Festnetztelefone? Ernsthaft?
Egal ob beruflich oder im privaten Bereich implizieren diese Geräte eine Präsenzpflicht am Platz. Festnetztelefone sind wie ein Relikt aus alten Zeiten. Wie ein Dinosaurier mitten im modernen Leben. In welchem Kontext auch immer, ist die zugrunde liegende Annahme von einem Festnetztelefon, dass ich mich zu einem Großteil meiner Zeit an ein und dem selben Ort aufhalte. Für Flexibilität und Spontanität ist in diesem Konstrukt per Definition nicht viel Platz - beides Eigenschaften die in unserer VUCA-Welt entscheident für Erfolg sind. Es gibt natürlich Ausnahmen, die einen Festnetzanschluss inkl. Telefonhörerspiralkabel aus grauer Vorzeit tatsächlich notwendig machen; ich bin jedoch der Überzeugung, dass diese Ausnahmen viel dünner gesäht sind, als man zunächst vermutet. Was ich sehe ist ein Brachiosaurus, der der Freiheit der Menschen im Weg steht. Privat und beruflich ist es die subtile Kontrolle, die auf mich einwirkt, wenn ich an einem feststehenden Apparat erreichbar sein muss. Diese Erwartungshaltung ist einfach nicht mehr zeitgemäß. Wir sind einen entscheidenden Schritt weiter in der Kommunikation - lasst ihn uns genießen.
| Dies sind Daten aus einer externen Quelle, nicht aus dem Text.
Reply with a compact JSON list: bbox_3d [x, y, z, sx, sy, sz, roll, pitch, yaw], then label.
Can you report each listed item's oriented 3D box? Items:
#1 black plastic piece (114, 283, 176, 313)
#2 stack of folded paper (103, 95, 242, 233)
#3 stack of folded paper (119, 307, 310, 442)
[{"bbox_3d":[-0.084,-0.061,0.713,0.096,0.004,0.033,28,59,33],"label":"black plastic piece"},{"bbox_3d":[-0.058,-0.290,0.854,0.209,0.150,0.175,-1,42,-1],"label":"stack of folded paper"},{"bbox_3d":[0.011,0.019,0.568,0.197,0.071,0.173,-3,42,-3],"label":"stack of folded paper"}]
Auslöser für diese Zeilen ist folgende Frage, die ich immer wieder mitbekomme:
“Wo waren Sie? ich konnte Sie nicht erreichen!”
An dieser Frage ist alles falsch, was irgendwie falsch sein kann. Wo ich war? In der Kantine ... im Wald … Faltschirmspringen ... alles ist möglich - und es sollte jedem außer mir egal sein. Der casus knacksus bei Festnetztelefonen ist, dass das buchstäbliche Anleinen impliziert, dass genau nicht alles möglich ist.
Agile und innovative Unternehmensorganisation und Festnetztelefone sind für mich wiedersprüchlich. Es hat niemanden zu interessieren, wo ich war. Auch als Vorgesetzter bin ich doch kein bisschen daran interessiert, wie viel Zeit meine Mitarbeiter wo verbringen. Ich bezahle sie für ihren geschäftlichen Mehrwert und nicht für das Absitzen von Zeit an einem bestimmtem Ort. Solltest du so eine Frage hören, riecht das sehr stark nach einer ausgeprägten Absitzkultur.
Handy heißt nicht automatisch permanente Erreichbarkeit. Auch wenn du kein Firmenhandy hast, dann kannst du auf deinem privaten Gerät einfach konfigurieren, wer dich wann überhaupt erreichen kann oder mit Dual-SIMs arbeiten. Das kostet uns einmal Zeit für das Einrichten, erspart uns aber ungleich viel mehr sinnlos angeleinte Zeit.
Es ist wirklich befreiend, wenn das Umfeld nicht mehr auf räumliche Anwesenheit setzt. In meinem ersten Job als Unternehmensberater hatte die ganze Organisation zum Beispiel Diensthandys. Für die Kunden, die auf Festnetznummern wert legten hatte jeder auch eine solche virtuelle Nummer, die dann direkt aufs Handy geleitet wurde. Keinerlei Zwang in irgendeinem Büro die Zeit neben einem Telefonhörer zu sitzen. Herrlich.
Lass dich nicht anleinen! Leite alle deine Anrufe aufs Handy weiter und erziehe deine Kollegen und Freunde dazu, dass du "angekettet" nicht erreichbar bist. Die Dynamik im Umfeld ändert sich zum positiven, wenn man tatsächlich mobil wird.